##### INPUT FOR THIS TASK #####

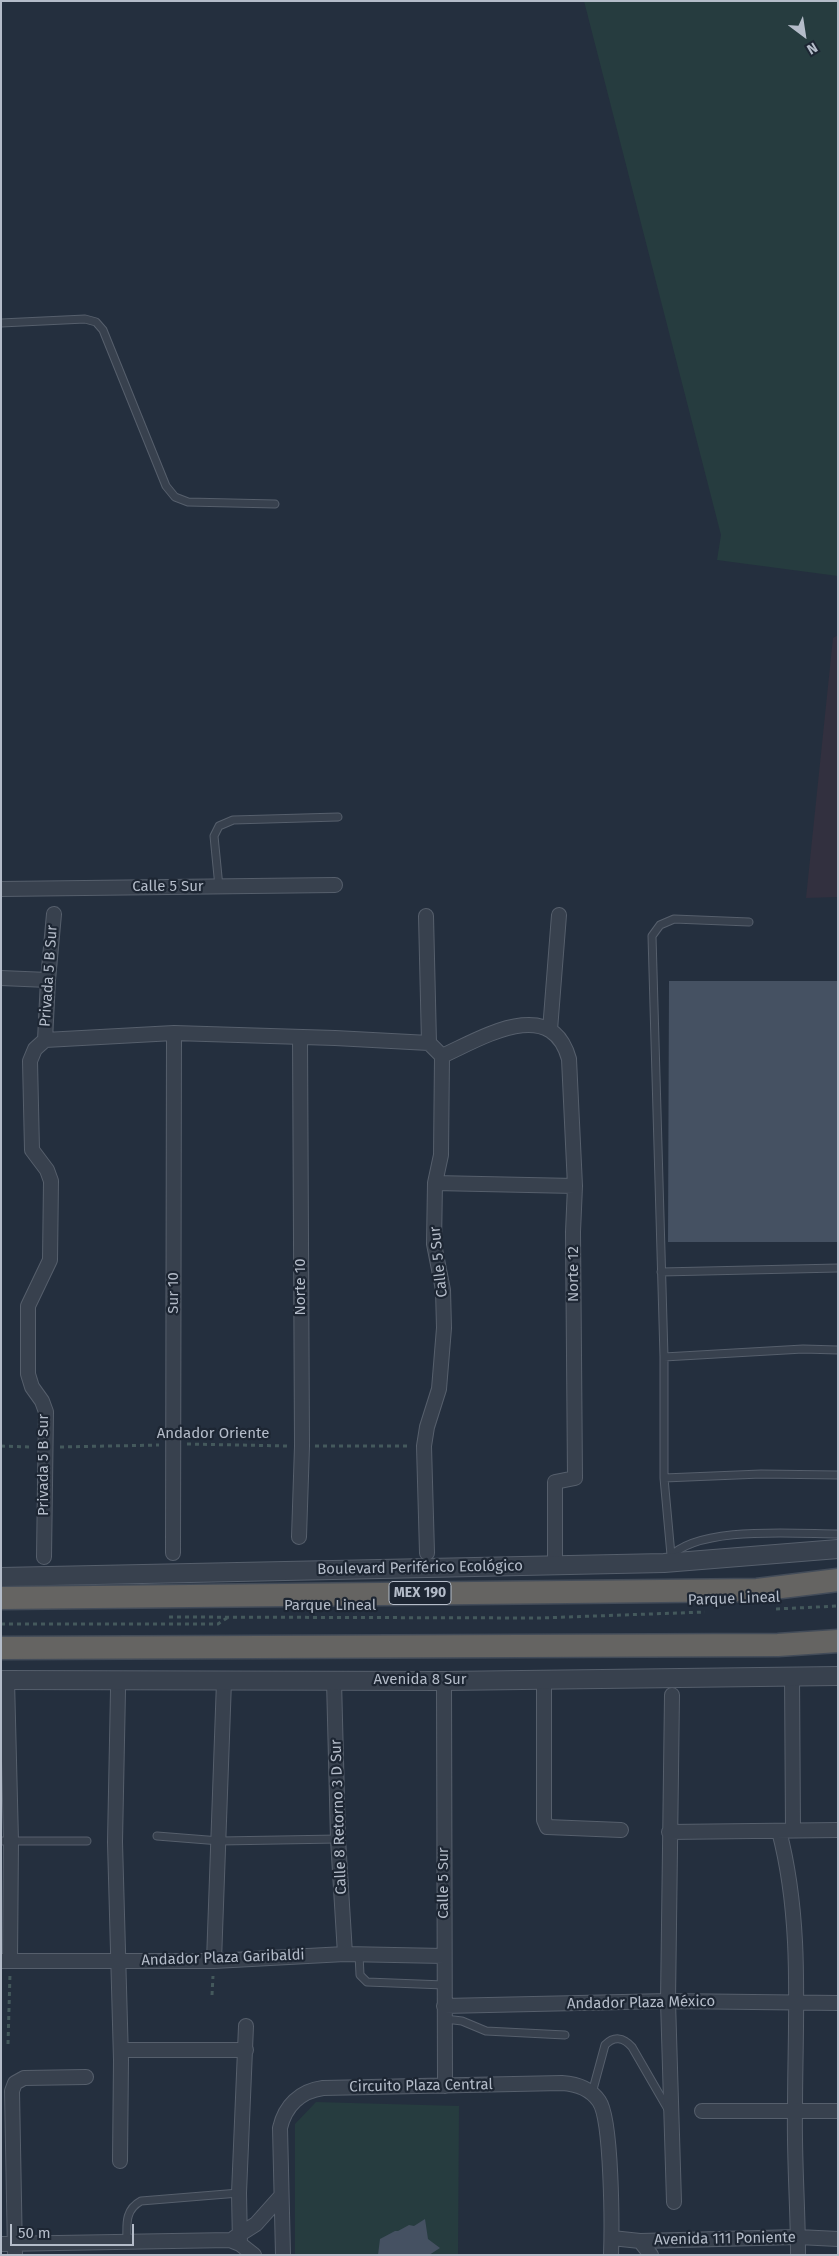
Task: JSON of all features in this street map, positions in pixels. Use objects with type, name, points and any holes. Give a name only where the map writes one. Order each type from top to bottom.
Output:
[{"type":"highway","name":"Boulevard Periférico Ecológico","points":[[1,1598],[757,1590],[838,1580]]},
{"type":"highway","points":[[1,1648],[778,1645],[838,1641]]},
{"type":"highway","points":[[778,1645],[838,1654]]},
{"type":"street","name":"Calle 5 Sur","points":[[1,889],[335,885]]},
{"type":"street","name":"Privada 5 B Sur","points":[[44,1557],[46,1412],[42,1401],[32,1387],[28,1374],[28,1306],[50,1260],[51,1181],[32,1150],[30,1061],[35,1049],[45,1040],[54,914]]},
{"type":"street","points":[[45,1040],[174,1033],[300,1037],[429,1043],[442,1056],[517,1025],[535,1025],[550,1030],[559,915]]},
{"type":"street","points":[[426,916],[429,1043]]},
{"type":"street","points":[[1,978],[48,980]]},
{"type":"street","name":"Norte 12","points":[[550,1030],[560,1038],[567,1049],[569,1059],[575,1186],[573,1232],[575,1478],[555,1482],[555,1565]]},
{"type":"street","name":"Sur 10","points":[[173,1553],[174,1033]]},
{"type":"street","name":"Norte 10","points":[[299,1537],[302,1446],[300,1037]]},
{"type":"street","name":"Calle 5 Sur","points":[[427,1553],[424,1446],[427,1427],[439,1389],[444,1328],[443,1290],[434,1244],[435,1183],[441,1155],[442,1056]]},
{"type":"street","points":[[435,1183],[575,1186]]},
{"type":"street","name":"Boulevard Periférico Ecológico","points":[[1,1577],[555,1565],[838,1550]]},
{"type":"street","points":[[792,1676],[786,1830],[798,2002],[794,2112],[798,2255]]},
{"type":"street","name":"Avenida 8 Sur","points":[[4,1680],[444,1681],[838,1676]]},
{"type":"street","points":[[4,1680],[6,1961]]},
{"type":"street","points":[[214,1961],[220,1841],[224,1680]]},
{"type":"street","name":"Calle 8 Retorno 3 D Sur","points":[[334,1680],[338,1840],[352,1954]]},
{"type":"street","points":[[544,1680],[544,1820],[547,1827],[621,1830]]},
{"type":"street","name":"Calle 5 Sur","points":[[444,1681],[445,2086]]},
{"type":"street","points":[[118,1690],[115,1842],[121,2050],[120,2161]]},
{"type":"street","points":[[672,1695],[668,2001],[674,2202]]},
{"type":"street","points":[[669,1832],[838,1830]]},
{"type":"street","name":"Andador Plaza Garibaldi","points":[[6,1961],[214,1961],[352,1954],[444,1956]]},
{"type":"street","name":"Andador Plaza México","points":[[444,2012],[668,2001],[838,2003]]},
{"type":"street","points":[[236,2240],[246,2026]]},
{"type":"street","points":[[121,2050],[246,2050]]},
{"type":"street","points":[[86,2077],[24,2078],[15,2083],[12,2091],[10,2247],[236,2240],[256,2224],[281,2196]]},
{"type":"street","name":"Circuito Plaza Central","points":[[281,2196],[280,2128],[282,2116],[297,2098],[313,2089],[562,2083],[588,2090]]},
{"type":"street","points":[[588,2090],[599,2100],[606,2115],[612,2238],[611,2255]]},
{"type":"street","points":[[702,2111],[838,2111]]},
{"type":"street","points":[[281,2196],[283,2255]]},
{"type":"street","name":"Avenida 111 Poniente","points":[[612,2238],[640,2241],[798,2237],[838,2239]]},
{"type":"street","points":[[236,2240],[254,2255]]},
{"type":"street","points":[[640,2241],[651,2255]]},
{"type":"lane","points":[[1,323],[85,319],[96,322],[103,330],[166,486],[175,497],[188,502],[274,504]]},
{"type":"lane","points":[[219,887],[214,836],[219,826],[233,820],[338,817]]},
{"type":"lane","points":[[750,922],[674,919],[660,925],[652,936],[664,1357],[664,1478],[668,1559],[693,1544],[730,1534],[838,1534]]},
{"type":"lane","points":[[661,1272],[838,1268]]},
{"type":"lane","points":[[664,1357],[838,1350]]},
{"type":"lane","points":[[664,1478],[761,1474],[838,1475]]},
{"type":"lane","points":[[157,1836],[220,1841],[338,1840]]},
{"type":"lane","points":[[6,1841],[87,1841]]},
{"type":"lane","points":[[352,1954],[360,1975],[367,1982],[444,1985]]},
{"type":"lane","points":[[444,2012],[486,2031],[565,2035]]},
{"type":"lane","points":[[588,2090],[605,2045],[610,2040],[619,2038],[626,2041],[632,2047],[671,2116]]},
{"type":"lane","points":[[126,2242],[128,2212],[132,2206],[141,2201],[239,2193]]},
{"type":"path","name":"Andador Oriente","points":[[1,1446],[46,1447],[173,1444],[424,1446]]},
{"type":"path","name":"Parque Lineal","points":[[768,1609],[838,1606]]},
{"type":"path","name":"Parque Lineal","points":[[162,1617],[540,1618],[709,1612]]},
{"type":"path","points":[[1,1624],[218,1624],[227,1618]]},
{"type":"path","points":[[6,1961],[8,2044]]},
{"type":"path","points":[[212,1995],[214,1961]]},
{"type":"shaded area","points":[[838,635],[838,897],[806,898],[833,638]]},
{"type":"green space","points":[[584,1],[838,1],[838,576],[717,560],[721,535]]},
{"type":"green space","points":[[316,2102],[459,2106],[458,2255],[295,2255],[295,2124]]},
{"type":"building","points":[[669,981],[838,981],[838,1242],[668,1242]]},
{"type":"building","points":[[425,2219],[428,2239],[440,2248],[429,2255],[378,2255],[380,2239],[409,2225],[414,2226]]}]
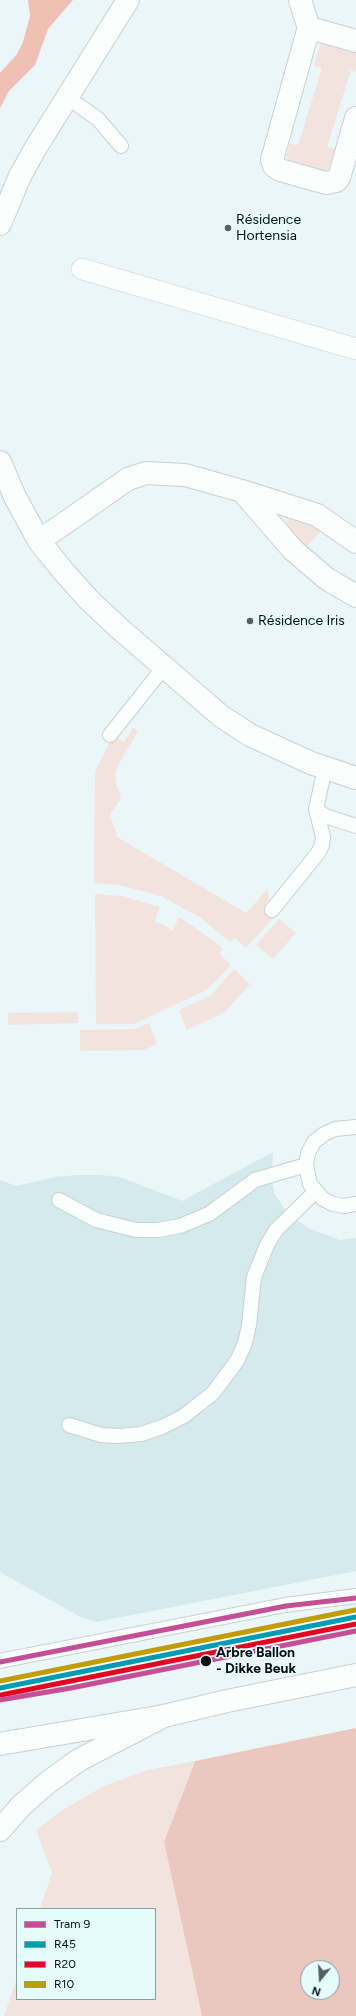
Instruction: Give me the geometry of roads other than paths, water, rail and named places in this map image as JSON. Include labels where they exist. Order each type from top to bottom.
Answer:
[{"type":"street","points":[[0,224],[20,176],[67,97],[128,0]]},
{"type":"street","points":[[300,0],[310,32]]},
{"type":"street","points":[[356,41],[317,30],[310,32],[306,37],[272,163],[280,170],[326,183],[336,181],[349,171],[356,118]]},
{"type":"street","points":[[82,269],[356,349]]},
{"type":"street","points":[[0,462],[15,497],[39,541],[64,572],[90,600],[164,667],[222,716],[250,735],[280,750],[325,768],[356,778]]},
{"type":"street","points":[[39,541],[128,480],[146,473],[185,474],[317,515],[356,542]]},
{"type":"street","points":[[242,491],[293,550],[327,579],[356,596]]},
{"type":"street","points":[[0,1744],[164,1716],[227,1701],[356,1675]]},
{"type":"street","points":[[0,1830],[20,1806],[46,1783],[79,1760],[164,1716]]},
{"type":"lane","points":[[67,97],[98,119],[121,146]]},
{"type":"lane","points":[[110,735],[164,667]]},
{"type":"lane","points":[[272,910],[318,853],[322,845],[323,837],[316,809],[325,768]]},
{"type":"lane","points":[[316,809],[325,816],[356,826]]},
{"type":"lane","points":[[356,1127],[335,1129],[324,1134],[314,1142],[308,1153],[306,1165],[308,1179],[315,1192],[323,1199],[333,1204],[344,1206],[356,1204]]},
{"type":"lane","points":[[59,1200],[96,1220],[109,1224],[136,1230],[158,1230],[180,1226],[209,1214],[255,1180],[306,1165]]},
{"type":"lane","points":[[69,1425],[101,1435],[119,1436],[141,1434],[162,1427],[184,1416],[213,1393],[237,1361],[245,1343],[249,1325],[254,1277],[267,1245],[276,1230],[315,1192]]},
{"type":"lane","points":[[0,1661],[285,1605],[356,1596]]},
{"type":"lane","points":[[0,1688],[356,1617]]},
{"type":"tram line","name":"9","points":[[0,1662],[286,1606],[356,1598]]},
{"type":"tram line","name":"9","points":[[0,1700],[71,1688],[356,1631]]},
{"type":"place","name":"Résidence Hortensia","points":[[228,228]]},
{"type":"place","name":"Résidence Iris","points":[[250,621]]},
{"type":"place","name":"Arbre Ballon - Dikke Beuk","points":[[206,1661]]}]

#####

Report each line in the data above that holds the word "JSON" by copying it.

__ANSWER BOX__:
Task: JSON of all features in this street map, positions in pixels. Use objects with type, name, points and any holes. Give a name only where the map writes one. Order each type from top to bottom.
Instruction: Give me the geometry of roads other than paths, water, rail and named places in this map image as JSON. Include labels where they exist. Order each type from top to bottom.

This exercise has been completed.